-- What you should do --
Output every line of the entries below as a numbered list, omitting any blank lines.
** Start of Record list **
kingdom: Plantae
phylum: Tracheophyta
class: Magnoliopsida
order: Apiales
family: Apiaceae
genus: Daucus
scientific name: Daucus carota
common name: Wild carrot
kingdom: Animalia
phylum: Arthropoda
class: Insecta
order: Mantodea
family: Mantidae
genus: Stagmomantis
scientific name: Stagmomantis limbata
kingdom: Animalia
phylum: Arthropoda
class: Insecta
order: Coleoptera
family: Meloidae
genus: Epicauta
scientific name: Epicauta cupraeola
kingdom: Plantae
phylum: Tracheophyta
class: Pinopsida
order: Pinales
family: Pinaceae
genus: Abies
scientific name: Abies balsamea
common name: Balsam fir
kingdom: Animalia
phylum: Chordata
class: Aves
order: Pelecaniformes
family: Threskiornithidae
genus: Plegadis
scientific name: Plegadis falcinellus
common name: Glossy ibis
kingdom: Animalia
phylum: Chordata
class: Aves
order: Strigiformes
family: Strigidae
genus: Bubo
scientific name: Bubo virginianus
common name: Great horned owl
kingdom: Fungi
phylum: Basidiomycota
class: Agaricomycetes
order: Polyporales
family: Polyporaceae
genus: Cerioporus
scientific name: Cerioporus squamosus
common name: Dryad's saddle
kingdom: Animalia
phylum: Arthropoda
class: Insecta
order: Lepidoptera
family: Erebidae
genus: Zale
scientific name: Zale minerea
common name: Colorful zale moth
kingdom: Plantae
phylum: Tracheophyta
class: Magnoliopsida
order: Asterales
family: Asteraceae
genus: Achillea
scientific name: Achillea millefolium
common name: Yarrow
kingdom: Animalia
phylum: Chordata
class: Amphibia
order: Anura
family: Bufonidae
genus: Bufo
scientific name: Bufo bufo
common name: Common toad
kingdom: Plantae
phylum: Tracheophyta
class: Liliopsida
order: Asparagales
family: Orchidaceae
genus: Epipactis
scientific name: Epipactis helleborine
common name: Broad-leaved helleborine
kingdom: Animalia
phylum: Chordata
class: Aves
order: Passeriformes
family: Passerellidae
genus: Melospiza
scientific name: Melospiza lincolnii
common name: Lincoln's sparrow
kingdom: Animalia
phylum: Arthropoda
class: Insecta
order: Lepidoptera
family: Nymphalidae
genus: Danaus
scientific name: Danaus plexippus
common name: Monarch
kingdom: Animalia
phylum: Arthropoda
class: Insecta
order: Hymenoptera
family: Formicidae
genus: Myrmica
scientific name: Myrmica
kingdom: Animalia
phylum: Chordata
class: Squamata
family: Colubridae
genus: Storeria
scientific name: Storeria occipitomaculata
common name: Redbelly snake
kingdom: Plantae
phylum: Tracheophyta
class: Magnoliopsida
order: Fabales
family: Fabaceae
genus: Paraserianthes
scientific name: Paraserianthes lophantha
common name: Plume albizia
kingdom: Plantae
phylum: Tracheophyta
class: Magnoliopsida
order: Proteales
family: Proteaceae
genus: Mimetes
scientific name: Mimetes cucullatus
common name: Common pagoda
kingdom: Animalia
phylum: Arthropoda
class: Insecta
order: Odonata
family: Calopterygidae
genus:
** End of Record list **
-- Finished task --
1. kingdom: Plantae
2. phylum: Tracheophyta
3. class: Magnoliopsida
4. order: Apiales
5. family: Apiaceae
6. genus: Daucus
7. scientific name: Daucus carota
8. common name: Wild carrot
9. kingdom: Animalia
10. phylum: Arthropoda
11. class: Insecta
12. order: Mantodea
13. family: Mantidae
14. genus: Stagmomantis
15. scientific name: Stagmomantis limbata
16. kingdom: Animalia
17. phylum: Arthropoda
18. class: Insecta
19. order: Coleoptera
20. family: Meloidae
21. genus: Epicauta
22. scientific name: Epicauta cupraeola
23. kingdom: Plantae
24. phylum: Tracheophyta
25. class: Pinopsida
26. order: Pinales
27. family: Pinaceae
28. genus: Abies
29. scientific name: Abies balsamea
30. common name: Balsam fir
31. kingdom: Animalia
32. phylum: Chordata
33. class: Aves
34. order: Pelecaniformes
35. family: Threskiornithidae
36. genus: Plegadis
37. scientific name: Plegadis falcinellus
38. common name: Glossy ibis
39. kingdom: Animalia
40. phylum: Chordata
41. class: Aves
42. order: Strigiformes
43. family: Strigidae
44. genus: Bubo
45. scientific name: Bubo virginianus
46. common name: Great horned owl
47. kingdom: Fungi
48. phylum: Basidiomycota
49. class: Agaricomycetes
50. order: Polyporales
51. family: Polyporaceae
52. genus: Cerioporus
53. scientific name: Cerioporus squamosus
54. common name: Dryad's saddle
55. kingdom: Animalia
56. phylum: Arthropoda
57. class: Insecta
58. order: Lepidoptera
59. family: Erebidae
60. genus: Zale
61. scientific name: Zale minerea
62. common name: Colorful zale moth
63. kingdom: Plantae
64. phylum: Tracheophyta
65. class: Magnoliopsida
66. order: Asterales
67. family: Asteraceae
68. genus: Achillea
69. scientific name: Achillea millefolium
70. common name: Yarrow
71. kingdom: Animalia
72. phylum: Chordata
73. class: Amphibia
74. order: Anura
75. family: Bufonidae
76. genus: Bufo
77. scientific name: Bufo bufo
78. common name: Common toad
79. kingdom: Plantae
80. phylum: Tracheophyta
81. class: Liliopsida
82. order: Asparagales
83. family: Orchidaceae
84. genus: Epipactis
85. scientific name: Epipactis helleborine
86. common name: Broad-leaved helleborine
87. kingdom: Animalia
88. phylum: Chordata
89. class: Aves
90. order: Passeriformes
91. family: Passerellidae
92. genus: Melospiza
93. scientific name: Melospiza lincolnii
94. common name: Lincoln's sparrow
95. kingdom: Animalia
96. phylum: Arthropoda
97. class: Insecta
98. order: Lepidoptera
99. family: Nymphalidae
100. genus: Danaus
101. scientific name: Danaus plexippus
102. common name: Monarch
103. kingdom: Animalia
104. phylum: Arthropoda
105. class: Insecta
106. order: Hymenoptera
107. family: Formicidae
108. genus: Myrmica
109. scientific name: Myrmica
110. kingdom: Animalia
111. phylum: Chordata
112. class: Squamata
113. family: Colubridae
114. genus: Storeria
115. scientific name: Storeria occipitomaculata
116. common name: Redbelly snake
117. kingdom: Plantae
118. phylum: Tracheophyta
119. class: Magnoliopsida
120. order: Fabales
121. family: Fabaceae
122. genus: Paraserianthes
123. scientific name: Paraserianthes lophantha
124. common name: Plume albizia
125. kingdom: Plantae
126. phylum: Tracheophyta
127. class: Magnoliopsida
128. order: Proteales
129. family: Proteaceae
130. genus: Mimetes
131. scientific name: Mimetes cucullatus
132. common name: Common pagoda
133. kingdom: Animalia
134. phylum: Arthropoda
135. class: Insecta
136. order: Odonata
137. family: Calopterygidae
138. genus:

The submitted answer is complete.